Here, Chef Mike tells us why the RA-CIA partnership is so successful.
How does the Restaurant Associates MIT program work?
In other divisions of Compass Group, you are assigned a location, go through training, and work in your unit with the goal of being offered a position. In RA, we do it a little differently. We want to handpick the person and get you into the unit that we know has a need and the leadership and infrastructure to help you succeed; we want to make sure the personalities mesh. We’re hiring you—you’re not competing for your job—so the program is more like an extended onboarding process. On our end, we feel we are attracting the upper echelon of CIA graduates. What has most impressed me about RA’s MIT program is that it really focuses on financials, marketing…big picture stuff that pushes graduates and prepares them for the future.
What does RA find appealing about CIA Intrapreneurship alumni?
We love Intrapreneurship grads because they’ve had failures as well as successes. Each day in the Innovation Kitchen, the students analyze what worked and what didn’t work in service and then come into work the next day ready to make changes. In the business world, it’s all about how well you can adjust and react, and this program provides that to these students. They are also well-rounded and have a more real-world view of the possibilities available to them. Young chefs often want to focus just on the food, and that’s phenomenal, but what you quickly learn is that you’re here for your customers. When you can flip that switch, you become much more valuable to your employers.

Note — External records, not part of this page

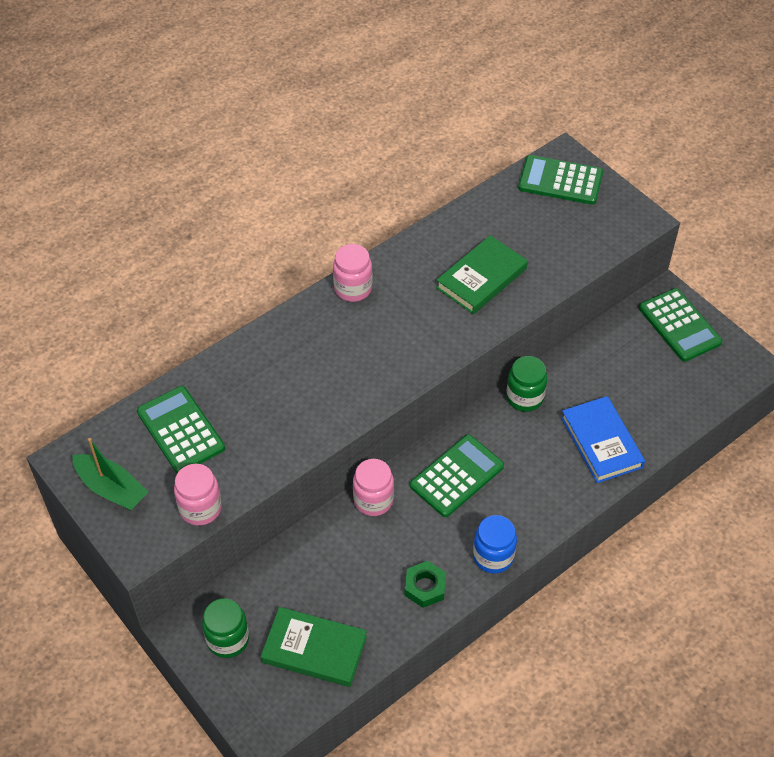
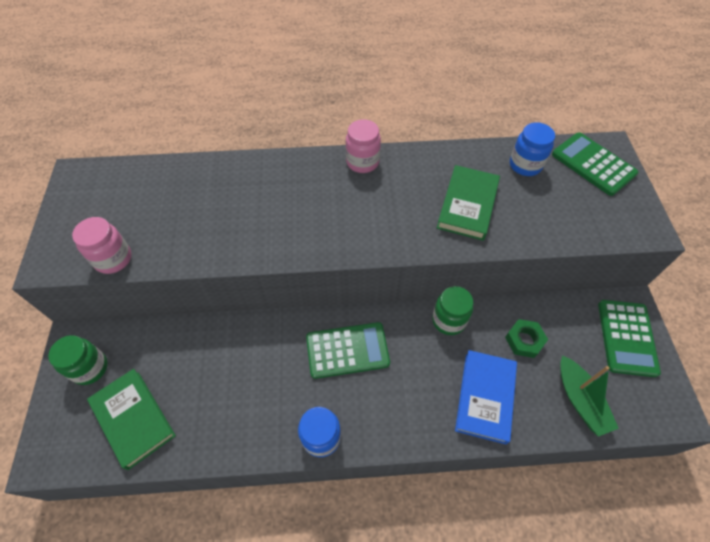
camera: 35 degrees right, 5 degrees up
(111, 489) = (77, 209): green boat -> green boat (580, 400)
(181, 430) = (157, 195): green calculator -> none
(373, 500) = (273, 329): pink jar -> none
(425, 587) = (250, 426): green nut -> green nut (524, 340)
(481, 278) = (467, 205): green book -> green book turned 60 degrees counterclockwise
(503, 213) = (525, 165): none -> blue jar

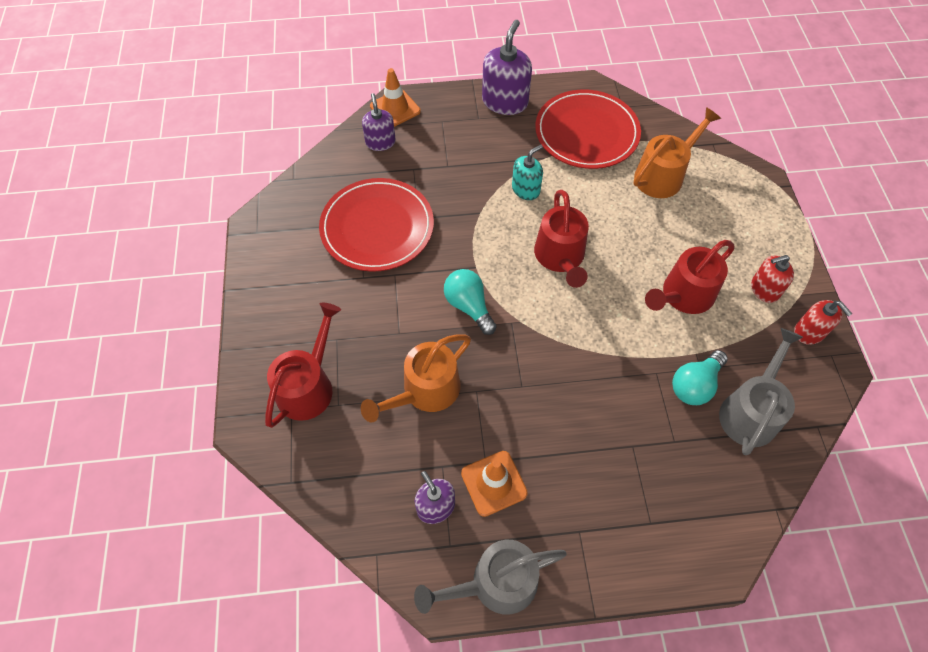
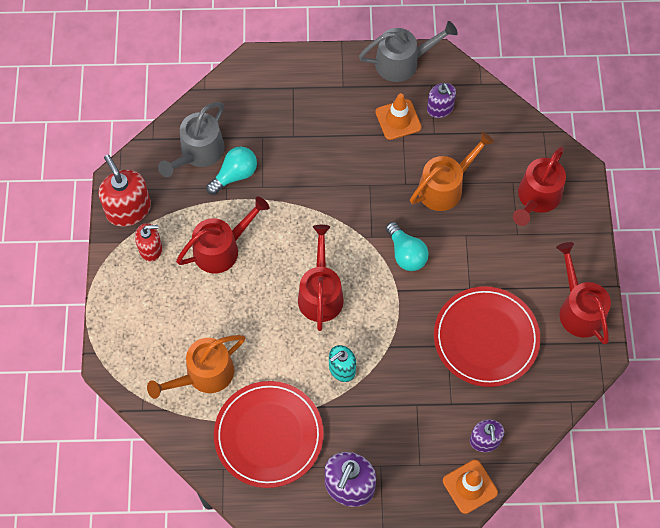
camera: 175 degrees left, 5 degrees up
(273, 262) = (579, 309): none -> red watering can
(809, 332) = (128, 209): red soap dispenser -> red soap dispenser, size x1.61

The other thing that’s really valuable about our hiring CIA graduates is that they represent RA’s customers for the next 20 years. Getting them into our pipeline and listening to what they like and what they want more of puts us ahead of the curve. The Innovation Kitchen has evolved so much from, “What’s good food that we can sell?” to seriously working in sustainability, local when possible…all of the topics that are going to continue to be important to our consumers. It’s not a stretch for these students to say, “We need a vegan option”—it’s part of their DNA. As we fill our ranks with future leaders, the fact that all of these great things are ingrained in them is a bonus for us.
Why is being able to innovate from within a food business so important?
As a company that feeds as many people a day as we do—and that represents so many different sectors—we don’t just rely on our corporate chefs to provide innovation and ideas. We value mid-level managers who know their business and have a passion for service or food and are willing to try new things. I always tell chefs who enter corporate foodservice that just because you’re not working in a three-Michelin-star restaurant, it doesn’t mean your creativity is stifled. You can affect more people with a good idea in Compass Group than you can in any restaurant in the world. If your culinary program or hospitality-based idea is a success in your unit, it will be a success in every unit. You have the power to impact millions of diners.
What results have you seen so far from the MIT program?
Since we initiated this partnership, RA has hired about 18 to 20 recent CIA grads, and greater than 50% of them took the Intrapreneurship concentration. Compass Group and RA have hired Intrapreneurship graduates in front- and back-of-the-house positions at properties like The World Bank, Hearst Communications, The Metropolitan Museum of Art, Viacom, Credit Suisse, Harvard Business School, and the Guggenheim.
How does going through the MIT program give students a leg up?
In the same way that your learning curve is accelerated through the MIT program, so is your earning power. After you complete the training program, you are prepared to enter the company as a junior-level manager rather than an hourly associate, earning approximately 30% more, depending on your sector and geographic location. And that’s a great financial foundation to build from.